A recent theoretical study found that a deep neural network, when trained on certain tasks, gradually abandons information about the input unrelated to the task in its deep layers [36]. Thus artificial neural networks are unlikely to be fully identical to the brain, since the tasks both systems are trained on are unlikely to be identical. It makes sense that VGG-face is not able to distinguish illumination, since the identity of an individual does not depend on illumination. Why does AlexNet still contain information about illumination? It is possible this occurs because AlexNet has not been trained specifically on face identification, and illumination-related features are useful for more general object classification tasks (e.g., distinguishing a concave hole from a convex bump [37]). In contrast, it appears that VGG-face is so specialized that any information unrelated to identity is filtered out in the end. The representation of illumination in AlexNet and its superior performance in predicting neural is in line with the observation that our recognition of unfamiliar faces is susceptible to changes in lighting conditions [38].
The fact that object-general Cornet-Z model largely did as well as the face-specific 2DMorphable model in explaining face cell responses, much better than VGG-face, suggests that macaque face cells may not be entirely “domain-specific,” but have a more “generalist” function than previously understood. Within the face domain, face cells are not over-specialized for facial identification, but rather may provide an array of high-level information related to different aspects of faces in the visual field. Because the 2D Morphable Model retains all information needed to reconstruct a face, it should be able to perform well on any face-related task.
The finding that CORnet-Z was the best model among CORnet-Z, -R, and -S for encoding face cell responses was somewhat surprising, as CORnet-Z is the simplest model, with a purely feed-forward structure, while CORnet-R and CORnet-S are recurrent models [13]. This could be a result of stimulus selection: the recurrent layers could help establish invariance in complex/difficult situations, but may not be an advantage in our case, since our stimuli are well aligned. This suggests the results of model comparison depend on the stimuli being used in the study. This also indicates the relatively narrow range of our stimulus space (mostly single faces with simple background) may limit the generality of our results. Further studies will require extending the comparison to more complex situations.

MATERIAL SHOWN

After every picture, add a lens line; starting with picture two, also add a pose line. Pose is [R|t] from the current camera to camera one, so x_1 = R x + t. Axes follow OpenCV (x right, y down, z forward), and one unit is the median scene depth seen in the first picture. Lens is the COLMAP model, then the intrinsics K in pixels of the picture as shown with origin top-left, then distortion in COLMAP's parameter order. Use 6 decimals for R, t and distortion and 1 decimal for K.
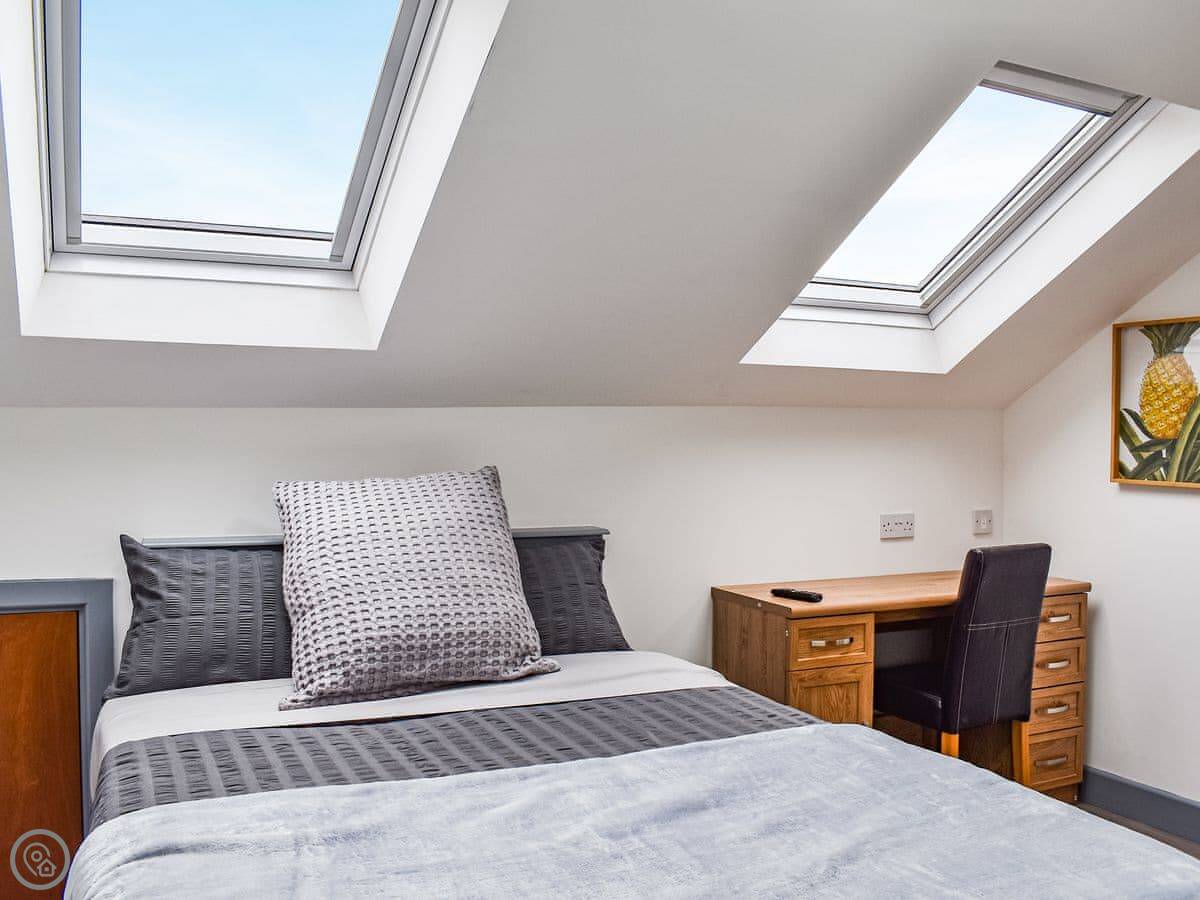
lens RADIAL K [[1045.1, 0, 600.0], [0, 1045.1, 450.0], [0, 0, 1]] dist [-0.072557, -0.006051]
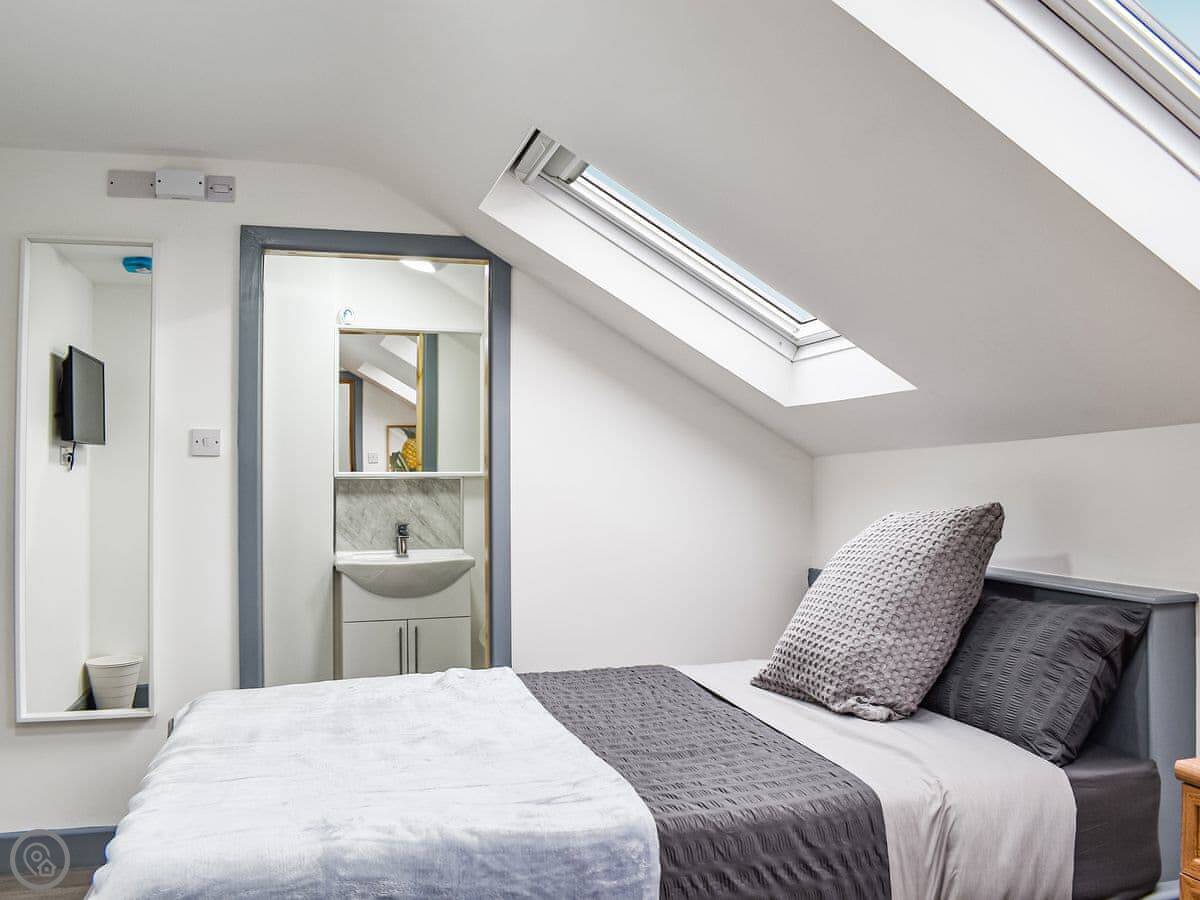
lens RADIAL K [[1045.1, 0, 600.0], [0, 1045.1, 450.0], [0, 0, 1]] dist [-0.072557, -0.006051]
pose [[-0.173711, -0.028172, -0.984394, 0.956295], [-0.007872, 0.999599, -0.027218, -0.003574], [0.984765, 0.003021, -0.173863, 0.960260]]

* * *

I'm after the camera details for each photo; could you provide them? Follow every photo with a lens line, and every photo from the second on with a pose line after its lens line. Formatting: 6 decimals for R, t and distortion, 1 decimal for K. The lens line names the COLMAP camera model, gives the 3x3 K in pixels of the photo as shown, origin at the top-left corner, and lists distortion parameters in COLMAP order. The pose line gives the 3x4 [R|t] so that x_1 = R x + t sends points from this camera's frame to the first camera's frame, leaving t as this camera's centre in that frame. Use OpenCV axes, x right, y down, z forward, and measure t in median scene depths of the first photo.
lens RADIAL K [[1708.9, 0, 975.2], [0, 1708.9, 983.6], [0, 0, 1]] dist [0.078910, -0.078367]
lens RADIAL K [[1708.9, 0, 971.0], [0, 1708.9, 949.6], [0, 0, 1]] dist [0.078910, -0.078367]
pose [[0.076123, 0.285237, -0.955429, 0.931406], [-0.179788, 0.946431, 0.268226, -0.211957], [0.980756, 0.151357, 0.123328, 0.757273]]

QUESTIONS TO ANSWER
**a)** Translate this sentence from the face-cell passage into Spanish: "It makes sense that VGG-face is not able to distinguish illumination, since the identity of an individual does not depend on illumination."
**b)** Write down the face-cell passage word for word, everything from "The finding that" down to "more complex situations.".
The entries have nothing to do with the face-cell passage.

WRITTEN RESPONSES
**a)** Tiene sentido que VGG-face no sea capaz de distinguir la iluminación, ya que la identidad de un individuo no depende de la iluminación.

**b)**
The finding that CORnet-Z was the best model among CORnet-Z, -R, and -S for encoding face cell responses was somewhat surprising, as CORnet-Z is the simplest model, with a purely feed-forward structure, while CORnet-R and CORnet-S are recurrent models [13]. This could be a result of stimulus selection: the recurrent layers could help establish invariance in complex/difficult situations, but may not be an advantage in our case, since our stimuli are well aligned. This suggests the results of model comparison depend on the stimuli being used in the study. This also indicates the relatively narrow range of our stimulus space (mostly single faces with simple background) may limit the generality of our results. Further studies will require extending the comparison to more complex situations.